Lives espalhafatosas, Luísa Mell correndo com um cachorro, populares gritando em frente à mansão e Datena tratando Margarida como uma senhora digna de pena, 'vítima' de abandono de incapaz. Coincidência ou não, todo o circo aconteceu justamente no dia em que foi revelado o momento mais terrível de toda a história
Nina Lemos, Universa
Na noite de quarta-feira (20), um circo se formou em frente à mansão destruída onde mora Margarida Bonetti, a personagem principal do podcast reportagem “A Mulher da Casa Abandonada”, produzido pela Folha de S. Paulo e criado e apresentado por Chico Felitti.

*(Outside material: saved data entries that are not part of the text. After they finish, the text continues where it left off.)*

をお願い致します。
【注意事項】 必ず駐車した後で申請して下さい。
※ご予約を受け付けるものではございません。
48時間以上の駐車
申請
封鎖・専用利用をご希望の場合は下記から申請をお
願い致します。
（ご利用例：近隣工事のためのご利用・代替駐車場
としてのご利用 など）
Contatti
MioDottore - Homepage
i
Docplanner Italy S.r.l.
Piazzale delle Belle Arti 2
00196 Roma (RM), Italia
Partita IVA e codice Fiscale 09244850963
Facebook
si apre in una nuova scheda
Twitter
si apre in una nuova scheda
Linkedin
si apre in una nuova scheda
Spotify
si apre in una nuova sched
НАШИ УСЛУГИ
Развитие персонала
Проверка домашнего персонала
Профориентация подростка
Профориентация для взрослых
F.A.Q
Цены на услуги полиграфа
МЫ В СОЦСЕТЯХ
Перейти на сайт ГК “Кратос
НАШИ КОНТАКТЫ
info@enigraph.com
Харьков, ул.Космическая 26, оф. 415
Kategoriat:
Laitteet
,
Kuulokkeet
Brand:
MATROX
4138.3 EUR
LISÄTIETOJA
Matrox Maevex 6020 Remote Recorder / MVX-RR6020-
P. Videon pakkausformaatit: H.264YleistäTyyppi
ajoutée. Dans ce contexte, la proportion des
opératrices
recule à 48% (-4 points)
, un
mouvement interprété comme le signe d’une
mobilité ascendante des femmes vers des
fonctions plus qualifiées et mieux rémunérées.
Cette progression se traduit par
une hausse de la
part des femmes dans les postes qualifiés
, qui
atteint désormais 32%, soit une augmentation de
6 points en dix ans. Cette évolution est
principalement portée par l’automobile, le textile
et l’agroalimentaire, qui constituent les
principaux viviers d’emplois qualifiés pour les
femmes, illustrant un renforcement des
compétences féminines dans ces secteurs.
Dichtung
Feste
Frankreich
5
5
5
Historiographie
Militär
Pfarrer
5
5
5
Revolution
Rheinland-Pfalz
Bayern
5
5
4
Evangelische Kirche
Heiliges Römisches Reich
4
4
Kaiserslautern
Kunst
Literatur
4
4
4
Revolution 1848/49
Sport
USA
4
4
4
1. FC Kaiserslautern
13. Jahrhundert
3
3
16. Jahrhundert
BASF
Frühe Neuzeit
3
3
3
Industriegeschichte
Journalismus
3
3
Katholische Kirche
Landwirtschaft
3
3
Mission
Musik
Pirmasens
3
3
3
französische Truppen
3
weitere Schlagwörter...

Teve gente fazendo live, Luisa Mell saindo correndo com um cachorro. Carros de polícia, ambulância e um coro de populares gritando: “Ei, Margarida, vai tomar no C.”
Na transmissão televisiva, Datena chegou a tratar Margarida como uma senhora digna de pena. Os carros de polícia estavam lá, e a casa foi arrombada para que a saúde psíquica de Margarida fosse avaliada. O que se investigava ali era se a dona da casa era “vítima” de abandono de incapaz.
A mulher que agora está sendo tratada como vítima é uma escravocrata, racista e que era procurada pelo FBI. Só saiu da lista de procurados porque o crime expirou.
Se você não sabe da história, um resumo rápido. Margarida, junto com seu ex marido René Bonetti foi condenada por manter uma empregada doméstica brasileira nos Estados Unidos em condições análogas a escravidão. A mulher foi dada para o casal como “um presente de casamento”. Sim, terrível como nos tempos em que a escravidão ainda era legalizada. E foi tratada como lixo por todos esses anos. Até que, com ajuda de vizinhos, escapou. O ex-marido de Margarida foi preso nos Estados Unidos. Ela teria fugido para o Brasil.
É perturbador. Mas o circo se formou em seu esplendor na porta da casa de Margarida justamente no dia em que o último episódio do podcast foi ao ar. E é esse episódio que mostra um dos momentos mais terríveis da história.
No programa, é exibido uma entrevista com Margarida Bonette, que mostra ter uma mente totalmente escravocrata, racista, gordofóbica. Ouvir a entrevista não é fácil.
Margarida fala que conhece a “empregada” desde criança. Que eram amigas, brincavam juntas. E uma hora solta: “ela dizia que estava brincando para não trabalhar. Ela sempre foi mentirosa”. Margarida fala de uma criança. Uma criança que trabalhava, o que é proibido e inaceitável em todas as esferas morais.
Ela passa o resto da entrevista fazendo comentários horríveis, do tipo, “ela tem uma cara de lua”, em relação à mulher que manteve como escrava. E parece, o tempo todo, não entender o crime que praticou. O que faz sentido, já que para uma “escravocrata raiz” tipo Margarida manter uma empregada desde criança em condições análogas à escravidão não é nada demais.
Chocante mesmo é ver como vários influenciadores negros comentaram ontem no Twitter, como uma escravocrata foi tratada com “dó”. E como morou por tantos anos em uma área nobre de São Paulo sem nunca ser punida. E como disse a podcaster Andreia Freitas, do podcast Não inviabilize: “Rico é rico. Até quando é criminoso e mau caráter”.